Co-produzido, filmado e financiado pela FilmGate Productions dos Emirados Árabes Unidos com a Paramount Pictures e o Highland Film Group, Misfits é a história do ladrão Richard Pace, interpretado por Pierce Brosnan, uma fuga de alta segurança dos Estados Unidos.
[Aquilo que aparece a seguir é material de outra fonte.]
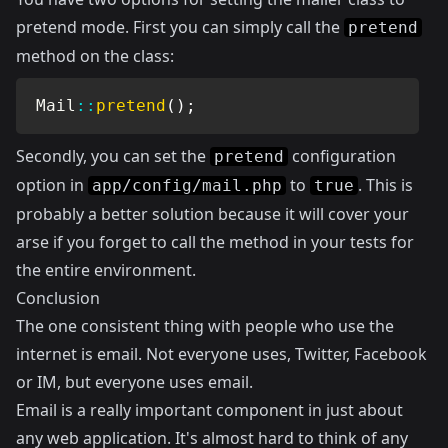
pretend mode. First you can simply call the
pretend
method on the class:
Mail
::
pretend
(
)
;
Secondly, you can set the
configuration
pretend
option in
to
. This is
app/config/mail.php
true
probably a better solution because it will cover your
arse if you forget to call the method in your tests for
the entire environment.
Conclusion
The one consistent thing with people who use the
internet is email. Not everyone uses, Twitter, Facebook
or IM, but everyone uses email.
Email is a really important component in just about
any web application. It's almost hard to think of any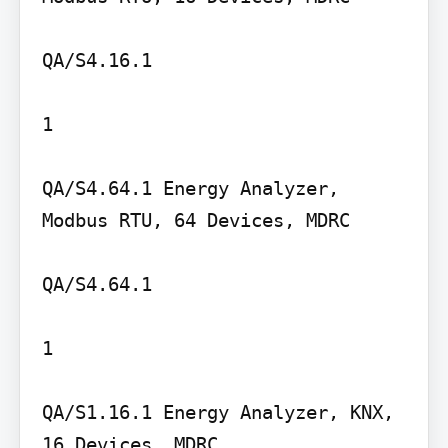
QA/S4.16.1

1

QA/S4.64.1 Energy Analyzer, 
Modbus RTU, 64 Devices, MDRC

QA/S4.64.1

1

QA/S1.16.1 Energy Analyzer, KNX, 
16 Devices, MDRC
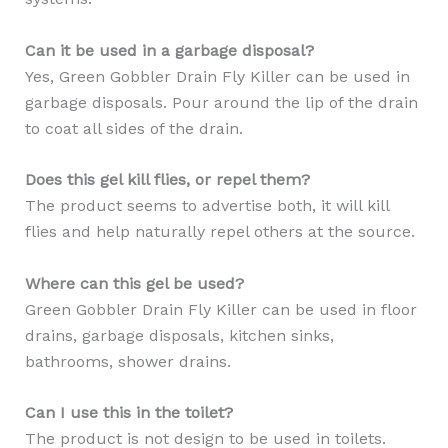
Can it be used in a garbage disposal?
Yes, Green Gobbler Drain Fly Killer can be used in
garbage disposals. Pour around the lip of the drain
to coat all sides of the drain.
Does this gel kill flies, or repel them?
The product seems to advertise both, it will kill
flies and help naturally repel others at the source.
Where can this gel be used?
Green Gobbler Drain Fly Killer can be used in floor
drains, garbage disposals, kitchen sinks,
bathrooms, shower drains.
Can I use this in the toilet?
The product is not design to be used in toilets.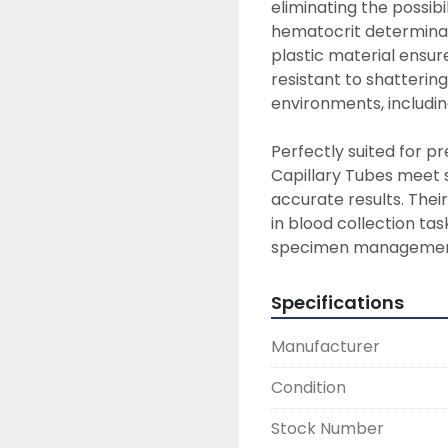
eliminating the possibi
hematocrit determinat
plastic material ensur
resistant to shatterin
environments, includin
Perfectly suited for p
Capillary Tubes meet s
accurate results. The
in blood collection tas
specimen managemen
Specifications
Manufacturer
Condition
Stock Number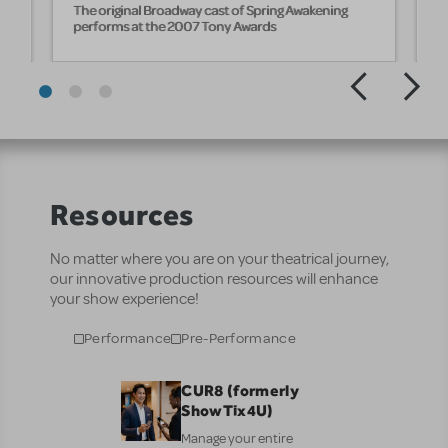
The original Broadway cast of Spring Awakening
T
performs at the 2007 Tony Awards
A
Resources
No matter where you are on your theatrical journey,
our innovative production resources will enhance
your show experience!
Performance
Pre-Performance
CUR8 (formerly
ShowTix4U)
Manage your entire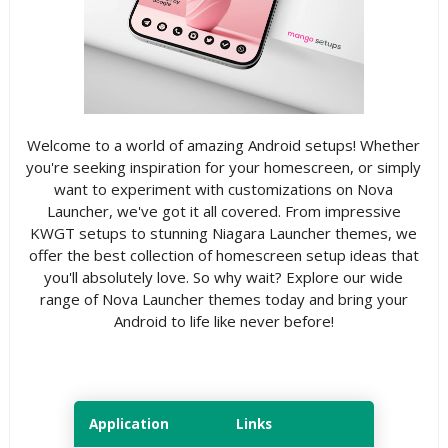
Welcome to a world of amazing Android setups! Whether
you're seeking inspiration for your homescreen, or simply
want to experiment with customizations on Nova
Launcher, we've got it all covered. From impressive
KWGT setups to stunning Niagara Launcher themes, we
offer the best collection of homescreen setup ideas that
you'll absolutely love. So why wait? Explore our wide
range of Nova Launcher themes today and bring your
Android to life like never before!
Application
Links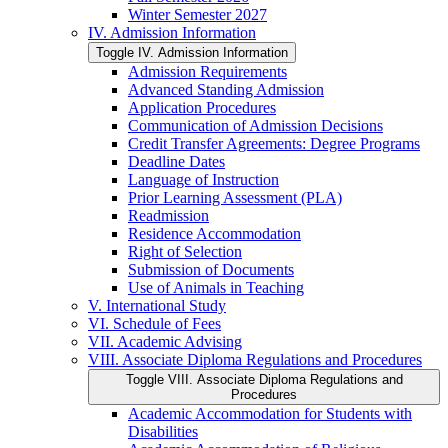
Winter Semester 2027
IV. Admission Information
Toggle IV. Admission Information
Admission Requirements
Advanced Standing Admission
Application Procedures
Communication of Admission Decisions
Credit Transfer Agreements: Degree Programs
Deadline Dates
Language of Instruction
Prior Learning Assessment (PLA)
Readmission
Residence Accommodation
Right of Selection
Submission of Documents
Use of Animals in Teaching
V. International Study
VI. Schedule of Fees
VII. Academic Advising
VIII. Associate Diploma Regulations and Procedures
Toggle VIII. Associate Diploma Regulations and
Procedures
Academic Accommodation for Students with
Disabilities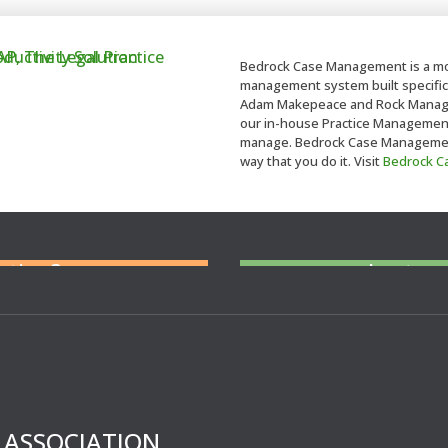
Bedrock Case Management is a mo
management system built specifica
Adam Makepeace and Rock Managem
our in-house Practice Management t
manage. Bedrock Case Management 
way that you do it. Visit
Bedrock 
ent you at Court
N
eed cover at a
tation?
short no
For legal professiona
cover 
’ ASSOCIATION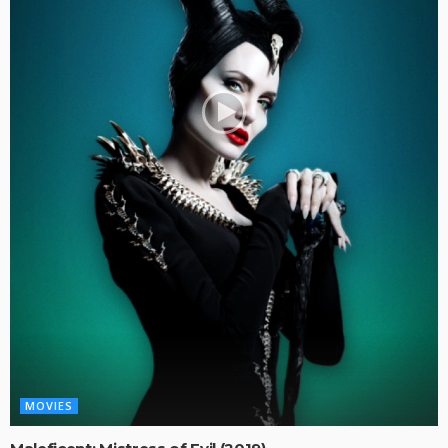
MOVIES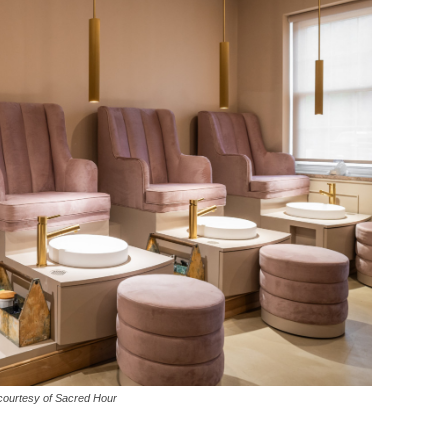
courtesy of Sacred Hour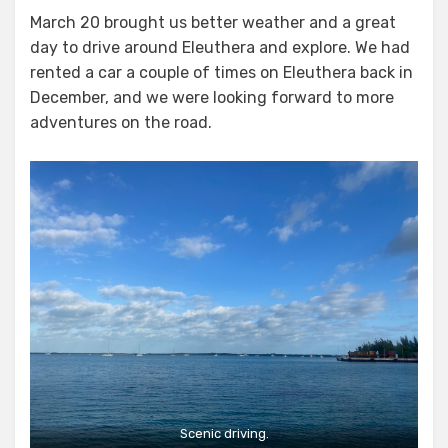
on
March 20 brought us better weather and a great
day to drive around Eleuthera and explore. We had
rented a car a couple of times on Eleuthera back in
December, and we were looking forward to more
adventures on the road.
Scenic driving.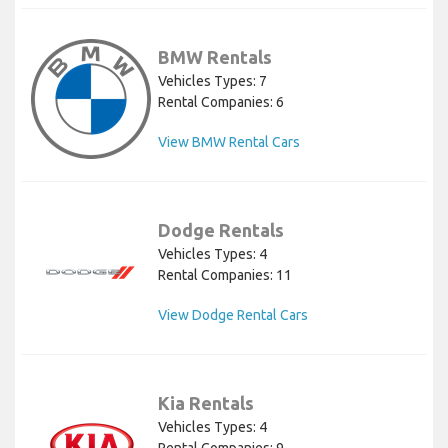
BMW Rentals
Vehicles Types: 7
Rental Companies: 6
View BMW Rental Cars
Dodge Rentals
Vehicles Types: 4
Rental Companies: 11
View Dodge Rental Cars
Kia Rentals
Vehicles Types: 4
Ele é colocado na prisão e continua a roubar milhões das instalações mais seguras do mundo.

A pesquisa da Al Jazeera, relatada por Tamer al-Mishal no último episódio do programa “O que está escondido é maior”, exibido no domingo, revela como o roteiro original do filme foi transformado em propaganda para o Catar.

De acordo com uma pesquisa, The Misfits, lançado nos Estados Unidos em junho, mencionou o Qatar mais de 15 vezes, indicando figuras genuínas do Catar e agências como o Hospital Emmady, a polícia nacional “Lekwiya” e a Al Jazeera.

O filme também chama o Qatar de “Jazzy Restan” e acusa os cidadãos de apoiar “organizações terroristas”, enquanto os mercenários de Abu Dhabi são retratados como heróis.

O roteiro deste filme retrata o estudioso muçulmano egípcio do Qatar, Sheikh Yusuf Alkaradawi, como “um líder da Irmandade Muçulmana e um patrocinador global do terrorismo”.

Uma reportagem do Doha News publicada em junho disse que o jornalista egípcio Mohammed Nacelle disse em um vídeo postado online que o desajuste foi apenas uma tentativa dos Emirados Árabes Unidos de “destruir a reputação do Catar”.

Um usuário do Twitter que assistia a uma cópia do filme que vazou na época o descreveu como “ridículo” e indigno de feedback.

O filme foi rodado nos Emirados Árabes Unidos, mas supostamente foi editado porque foi filmado no Catar. [File: Showkat Shafi/Al Jazeera]

Modifique o script

Em uma troca que vazou, a propaganda dos Emirados supostamente pediu a uma produtora dos EUA que modificasse o roteiro para incluir mais tópicos políticos e promoções para o Catar.

De acordo com a Al Jazeera da Al Jazeera, a mensagem enviada ao produtor dos EUA foi mencionada no filme pelo defensor dos direitos humanos do Catar, Abd Al Rahman Arnu Aimi, e Karadawi disse: “Eu também entendo a cena de atuação. Eu exigi isso.

O filme foi rodado nos Emirados Árabes Unidos, mas foi editado porque foi rodado no Catar.

O apoio financeiro do filme foi revelado pelo filho do fundador dos Emirados Árabes Unidos, Tahnoun bin Zayed Al Nahyan, uma empresa de propriedade do conselheiro de segurança nacional dos Emirados Árabes Unidos.

De acordo com a investigação, o produtor executivo e co-estrela Rami Jaber de The Misfits abriu um processo contra o parceiro dos Emirados em um tribunal dos EUA após divergências sobre o conteúdo do filme.

O clipe de áudio vazado obtido pela Al Jazeera mostrou o produtor dos Emirados Mansour Ardaheli, fundador e CEO da FilmGate Productions e Al Kalema Productions, e ofereceu a Jaber uma grande quantia em dinheiro em troca da desistência do processo.

“Estou oferecendo mais. Tudo está bem do meu lado, estou bem. Cerca de US $ 100 milhões não é um problema para mim”, disse Dhaheri na gravação.

Daheli inicialmente concordou com o pedido de Almeshall para uma entrevista com o programa, mas depois se recusou a responder ao telefonema de Almeshall.

Em uma carta que a Al Jazeera viu, Alcalema da Al Jazeera também exigiu uma revisão do roteiro original do filme para incluir referências aos ataques de 11 de setembro de 2001.

De acordo com uma pesquisa, o ator americano Wesley Snipes teria rejeitado a oferta dos Emirados de aparecer no filme por causa do conteúdo político dirigido ao Catar.

O filme será lançado poucos meses depois de o Catar e seus vizinhos retomarem as relações, após mais de três anos de bloqueio em Doha pela Arábia Saudita, Egito, Bahrein e Emirados Árabes Unidos em 2017. Foi feito.

Autoridades do Catar e dos Emirados Árabes Unidos realizaram a primeira reunião desde a detenção em fevereiro deste ano. Em janeiro, os Emirados Árabes Unidos reabriram suas entradas aéreas e marítimas para o Catar.